WHAT THE TASK ASKS →
Please give the entries again in full and exactly, without any picture.
━━ DATA FOR THIS TASK ━━
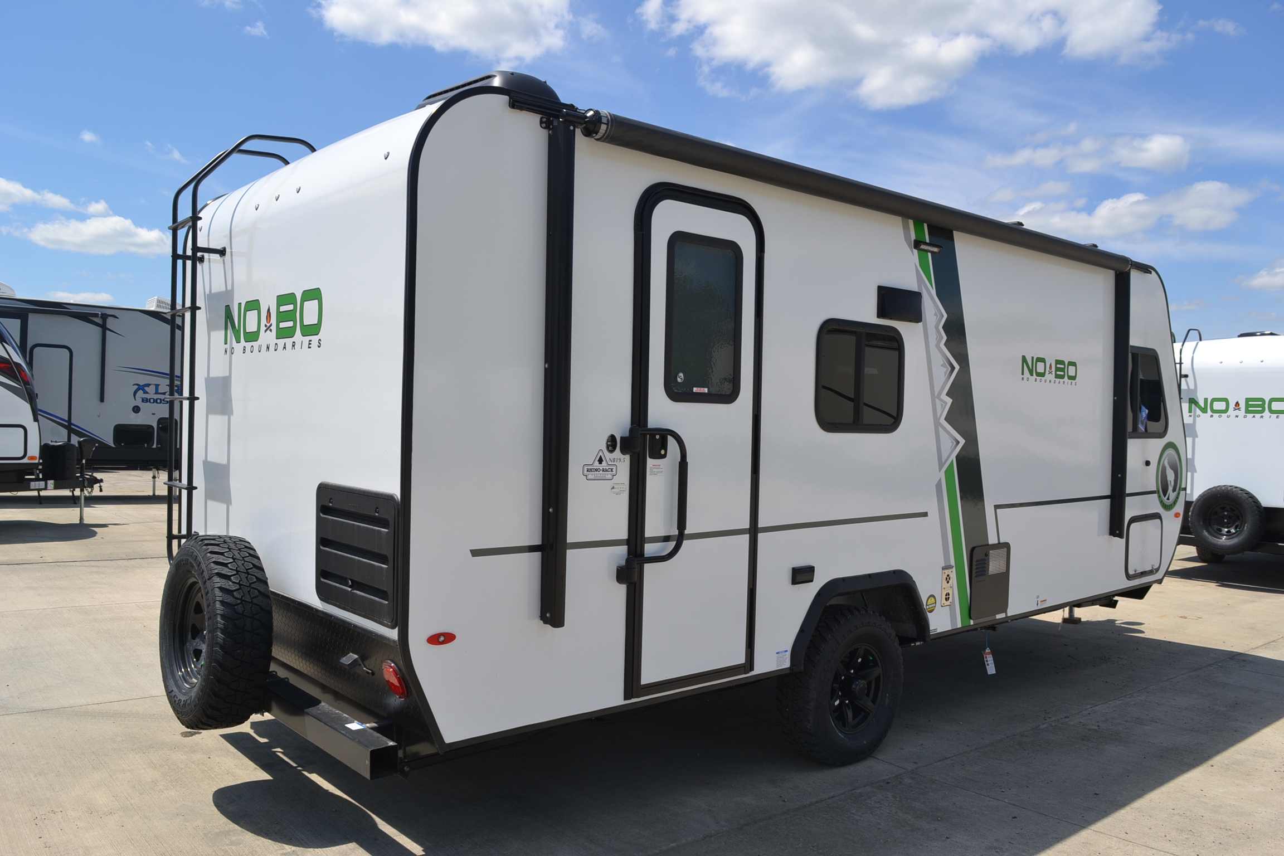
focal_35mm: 27
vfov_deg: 47.9
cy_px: 428
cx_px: 642
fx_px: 963
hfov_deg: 67.4
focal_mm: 18
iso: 100
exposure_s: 1/250
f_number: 8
━━━
FINISHED EXERCISE →
focal_35mm: 27
vfov_deg: 47.9
cy_px: 428
cx_px: 642
fx_px: 963
hfov_deg: 67.4
focal_mm: 18
iso: 100
exposure_s: 1/250
f_number: 8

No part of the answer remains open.